* WORK TO COMPLETE *
From the records below, copy every line that contains the word "down".
RECORD SET section start
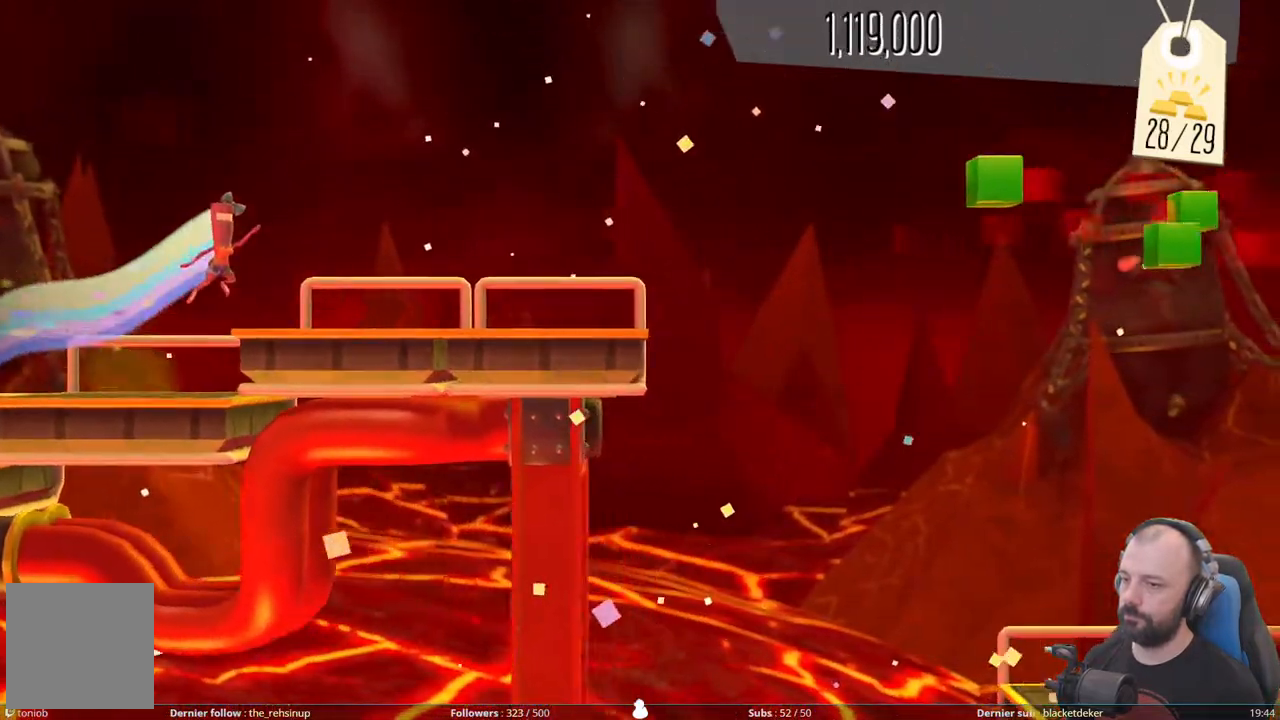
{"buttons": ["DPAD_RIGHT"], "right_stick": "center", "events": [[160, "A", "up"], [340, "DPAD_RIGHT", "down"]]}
RECORD SET section end
RECORD SET section start
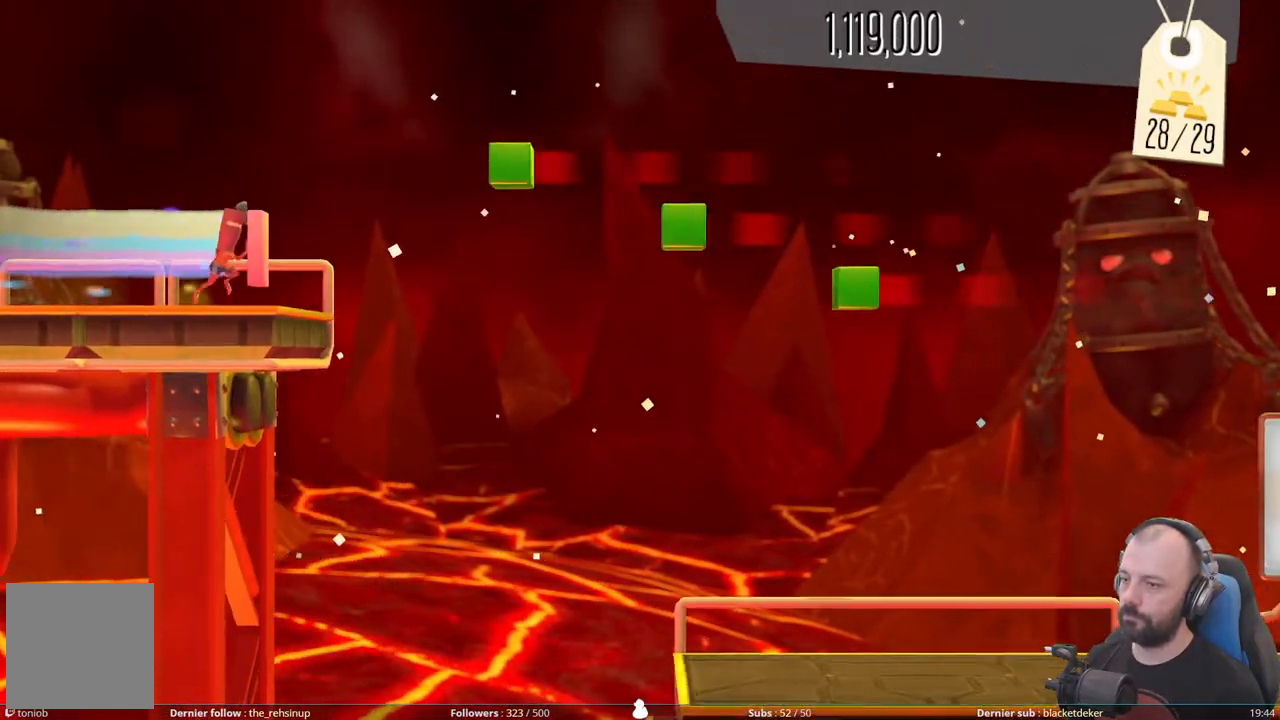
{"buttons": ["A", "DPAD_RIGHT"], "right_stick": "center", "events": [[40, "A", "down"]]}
RECORD SET section end
RECORD SET section start
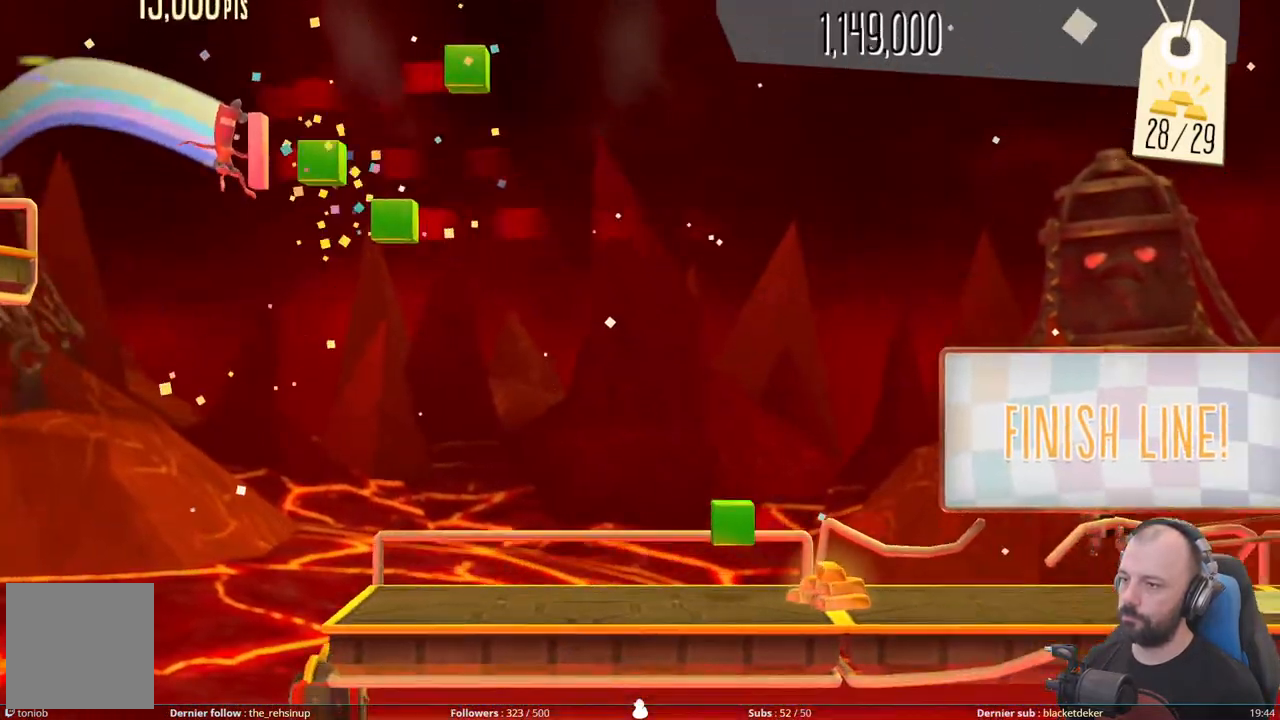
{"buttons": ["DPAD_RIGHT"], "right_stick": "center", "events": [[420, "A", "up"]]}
RECORD SET section end
* YOUR RESPONSE *
{"buttons": ["DPAD_RIGHT"], "right_stick": "center", "events": [[160, "A", "up"], [340, "DPAD_RIGHT", "down"]]}
{"buttons": ["A", "DPAD_RIGHT"], "right_stick": "center", "events": [[40, "A", "down"]]}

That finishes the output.